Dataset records

....

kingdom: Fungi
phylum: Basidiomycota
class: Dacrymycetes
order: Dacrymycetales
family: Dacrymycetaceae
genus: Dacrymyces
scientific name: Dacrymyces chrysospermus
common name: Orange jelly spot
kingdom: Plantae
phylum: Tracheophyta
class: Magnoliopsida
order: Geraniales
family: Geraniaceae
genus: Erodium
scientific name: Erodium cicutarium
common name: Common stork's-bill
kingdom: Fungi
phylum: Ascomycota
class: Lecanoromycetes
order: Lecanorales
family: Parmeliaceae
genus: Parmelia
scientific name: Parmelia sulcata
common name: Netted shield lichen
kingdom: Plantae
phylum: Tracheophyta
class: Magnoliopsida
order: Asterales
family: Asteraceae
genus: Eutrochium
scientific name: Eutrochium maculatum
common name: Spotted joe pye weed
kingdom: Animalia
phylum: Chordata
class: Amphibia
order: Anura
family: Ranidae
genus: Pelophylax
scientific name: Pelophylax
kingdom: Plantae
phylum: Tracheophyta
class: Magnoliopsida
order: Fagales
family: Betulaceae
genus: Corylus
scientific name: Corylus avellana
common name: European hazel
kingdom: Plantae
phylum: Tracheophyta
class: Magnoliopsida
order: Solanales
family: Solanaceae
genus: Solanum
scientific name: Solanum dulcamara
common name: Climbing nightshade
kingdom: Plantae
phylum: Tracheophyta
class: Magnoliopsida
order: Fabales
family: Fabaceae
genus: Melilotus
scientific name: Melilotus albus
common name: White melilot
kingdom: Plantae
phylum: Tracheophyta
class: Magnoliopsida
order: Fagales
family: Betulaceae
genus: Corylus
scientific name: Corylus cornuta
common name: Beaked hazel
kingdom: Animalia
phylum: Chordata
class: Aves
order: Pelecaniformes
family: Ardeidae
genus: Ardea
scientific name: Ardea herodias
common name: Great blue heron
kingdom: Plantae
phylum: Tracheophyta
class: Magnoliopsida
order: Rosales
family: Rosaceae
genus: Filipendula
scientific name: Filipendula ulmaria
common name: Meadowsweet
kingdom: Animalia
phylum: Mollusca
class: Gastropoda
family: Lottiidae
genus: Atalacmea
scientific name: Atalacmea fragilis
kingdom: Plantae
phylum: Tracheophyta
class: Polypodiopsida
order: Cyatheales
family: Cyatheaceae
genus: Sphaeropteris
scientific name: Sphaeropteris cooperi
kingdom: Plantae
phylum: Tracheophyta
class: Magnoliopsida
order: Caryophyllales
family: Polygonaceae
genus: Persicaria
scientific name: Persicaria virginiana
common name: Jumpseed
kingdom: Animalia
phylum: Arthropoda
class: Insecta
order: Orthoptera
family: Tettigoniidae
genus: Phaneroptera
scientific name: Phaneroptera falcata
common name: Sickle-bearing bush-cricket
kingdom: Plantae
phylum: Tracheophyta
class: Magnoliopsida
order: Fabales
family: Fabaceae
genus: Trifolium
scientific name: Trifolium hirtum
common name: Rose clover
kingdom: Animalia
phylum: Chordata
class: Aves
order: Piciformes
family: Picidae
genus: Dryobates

....

■ **Written instruction**: Swap "common name" for "vernacular name" throughout the records above, and give all the lines again with nothing else changed.

■ **Output for this exercise**:
kingdom: Fungi
phylum: Basidiomycota
class: Dacrymycetes
order: Dacrymycetales
family: Dacrymycetaceae
genus: Dacrymyces
scientific name: Dacrymyces chrysospermus
vernacular name: Orange jelly spot
kingdom: Plantae
phylum: Tracheophyta
class: Magnoliopsida
order: Geraniales
family: Geraniaceae
genus: Erodium
scientific name: Erodium cicutarium
vernacular name: Common stork's-bill
kingdom: Fungi
phylum: Ascomycota
class: Lecanoromycetes
order: Lecanorales
family: Parmeliaceae
genus: Parmelia
scientific name: Parmelia sulcata
vernacular name: Netted shield lichen
kingdom: Plantae
phylum: Tracheophyta
class: Magnoliopsida
order: Asterales
family: Asteraceae
genus: Eutrochium
scientific name: Eutrochium maculatum
vernacular name: Spotted joe pye weed
kingdom: Animalia
phylum: Chordata
class: Amphibia
order: Anura
family: Ranidae
genus: Pelophylax
scientific name: Pelophylax
kingdom: Plantae
phylum: Tracheophyta
class: Magnoliopsida
order: Fagales
family: Betulaceae
genus: Corylus
scientific name: Corylus avellana
vernacular name: European hazel
kingdom: Plantae
phylum: Tracheophyta
class: Magnoliopsida
order: Solanales
family: Solanaceae
genus: Solanum
scientific name: Solanum dulcamara
vernacular name: Climbing nightshade
kingdom: Plantae
phylum: Tracheophyta
class: Magnoliopsida
order: Fabales
family: Fabaceae
genus: Melilotus
scientific name: Melilotus albus
vernacular name: White melilot
kingdom: Plantae
phylum: Tracheophyta
class: Magnoliopsida
order: Fagales
family: Betulaceae
genus: Corylus
scientific name: Corylus cornuta
vernacular name: Beaked hazel
kingdom: Animalia
phylum: Chordata
class: Aves
order: Pelecaniformes
family: Ardeidae
genus: Ardea
scientific name: Ardea herodias
vernacular name: Great blue heron
kingdom: Plantae
phylum: Tracheophyta
class: Magnoliopsida
order: Rosales
family: Rosaceae
genus: Filipendula
scientific name: Filipendula ulmaria
vernacular name: Meadowsweet
kingdom: Animalia
phylum: Mollusca
class: Gastropoda
family: Lottiidae
genus: Atalacmea
scientific name: Atalacmea fragilis
kingdom: Plantae
phylum: Tracheophyta
class: Polypodiopsida
order: Cyatheales
family: Cyatheaceae
genus: Sphaeropteris
scientific name: Sphaeropteris cooperi
kingdom: Plantae
phylum: Tracheophyta
class: Magnoliopsida
order: Caryophyllales
family: Polygonaceae
genus: Persicaria
scientific name: Persicaria virginiana
vernacular name: Jumpseed
kingdom: Animalia
phylum: Arthropoda
class: Insecta
order: Orthoptera
family: Tettigoniidae
genus: Phaneroptera
scientific name: Phaneroptera falcata
vernacular name: Sickle-bearing bush-cricket
kingdom: Plantae
phylum: Tracheophyta
class: Magnoliopsida
order: Fabales
family: Fabaceae
genus: Trifolium
scientific name: Trifolium hirtum
vernacular name: Rose clover
kingdom: Animalia
phylum: Chordata
class: Aves
order: Piciformes
family: Picidae
genus: Dryobates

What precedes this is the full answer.